Para pemuda dahulu bagaikan hidup di negeri orang. Segala kekayaan negeri ini dikuras habis hingga tak bersisa. Sang penjajah menduduki segalanya di penjuru negeri ini demi kekuasaan. Salah satu dari penjuru negeri yang diduduki tak lain adalah sebuah kota yang berdekatan dengan Semarang dan Magelang, Jawa Tengah. Yakni kota Ambarawa.
Latar Belakang
Kita tentu sudah tidak asing lagi mendengar nama ‘Ambarawa’ yang menjadi salah satu daerah saksi bisu terjadinya pertempuran pasca kemerdekaan Indonesia.
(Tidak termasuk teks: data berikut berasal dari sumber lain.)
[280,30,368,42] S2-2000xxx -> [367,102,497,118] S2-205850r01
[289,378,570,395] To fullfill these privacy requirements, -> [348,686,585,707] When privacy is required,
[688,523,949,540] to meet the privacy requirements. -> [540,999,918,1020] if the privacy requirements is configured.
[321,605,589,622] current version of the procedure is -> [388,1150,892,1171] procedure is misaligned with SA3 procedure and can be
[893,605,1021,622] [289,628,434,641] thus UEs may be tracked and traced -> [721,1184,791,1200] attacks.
Tepatnya pada tanggal 20 November hingga 15 Desember 1945 terjadi sebuah pertempuran yang dikenal dengan ‘Pertempuran Ambarawa/ Palagan Ambarawa’ antara pasukan Tentara Keamanan Rakyat (TKR) melawan pasukan sekutu (Inggris).
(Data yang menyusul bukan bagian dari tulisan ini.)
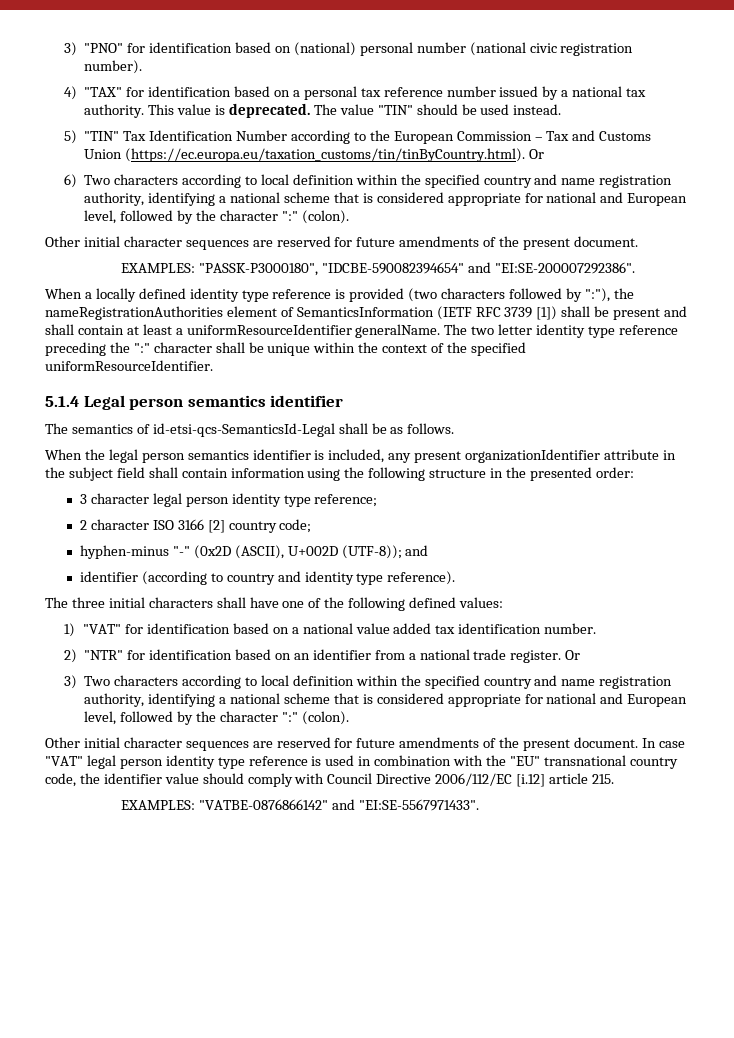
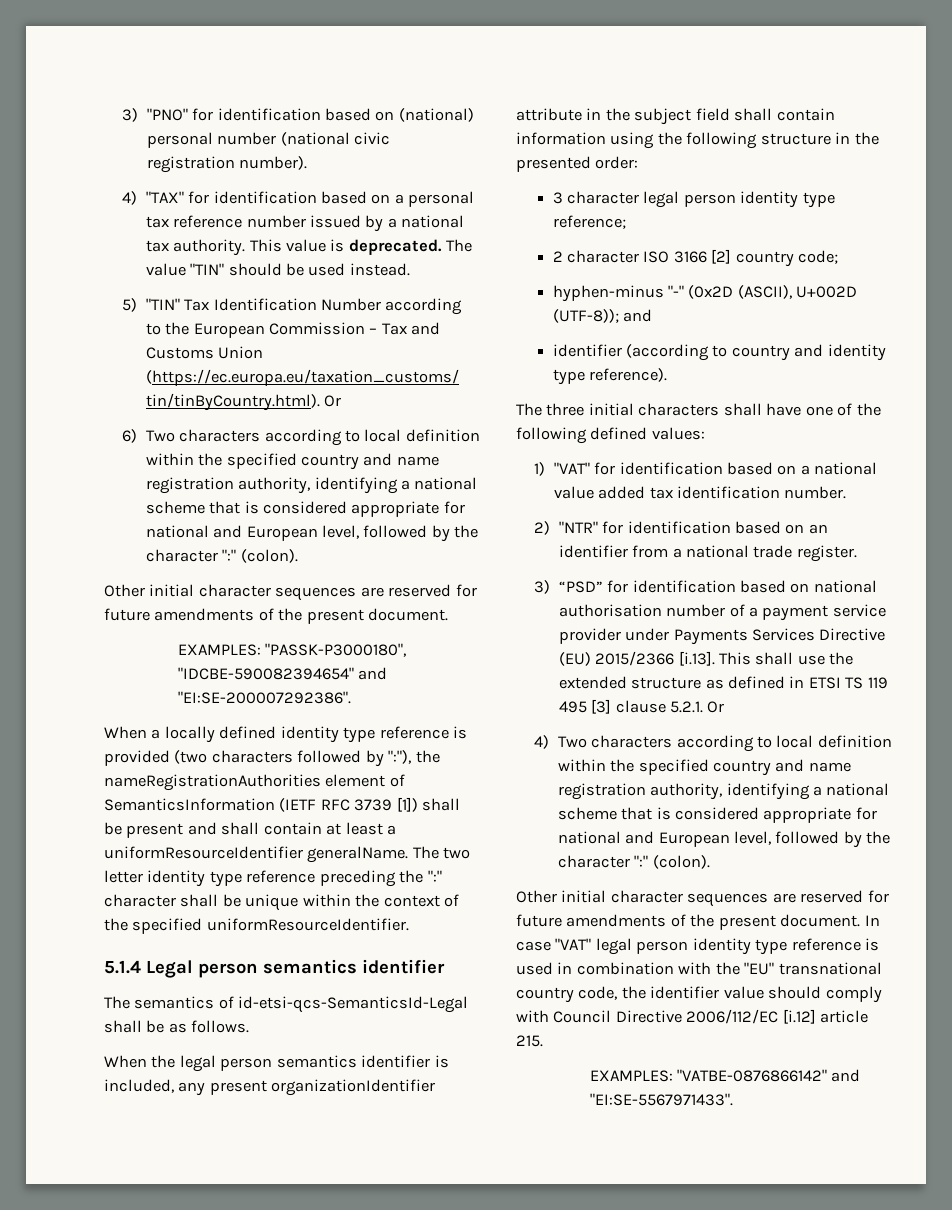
[565,650,581,660] [64,675,78,689] Or // 3) -> [534,580,877,594] [558,604,886,621] [558,628,886,645] [558,651,854,666] [558,676,888,689] [558,699,725,714] [534,735,550,749] // 3) “PSD” for identification based on national authorisation number of a payment service provider under Payments Services Directive (EU) 2015/2366 [i.13]. This shall use the extended structure as defined in ETSI TS 119 495 [3] clause 5.2.1. Or // 4)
pada awalnya pertempuran ini yakni dimulai sejak kedatangan pasukan sekutu yang dipimpin oleh Brigadir Jenderal Bethel yang tergabung dalam Brigade Artileri Divisi India ke-23 ternyata diboncengi oleh NICA (Nederlands Indies Civil Administration). Kedatangan sekutu pada awalnya diterima oleh pihak Indonesia lantaran untuk mengurus bekas tawanan perang atau Interniran Belanda. Namun, pihak sekutu dan NICA justru malah membebaskan para tawanan secara sepihak tanpa adanya perjanjian dengan pihak Indonesia.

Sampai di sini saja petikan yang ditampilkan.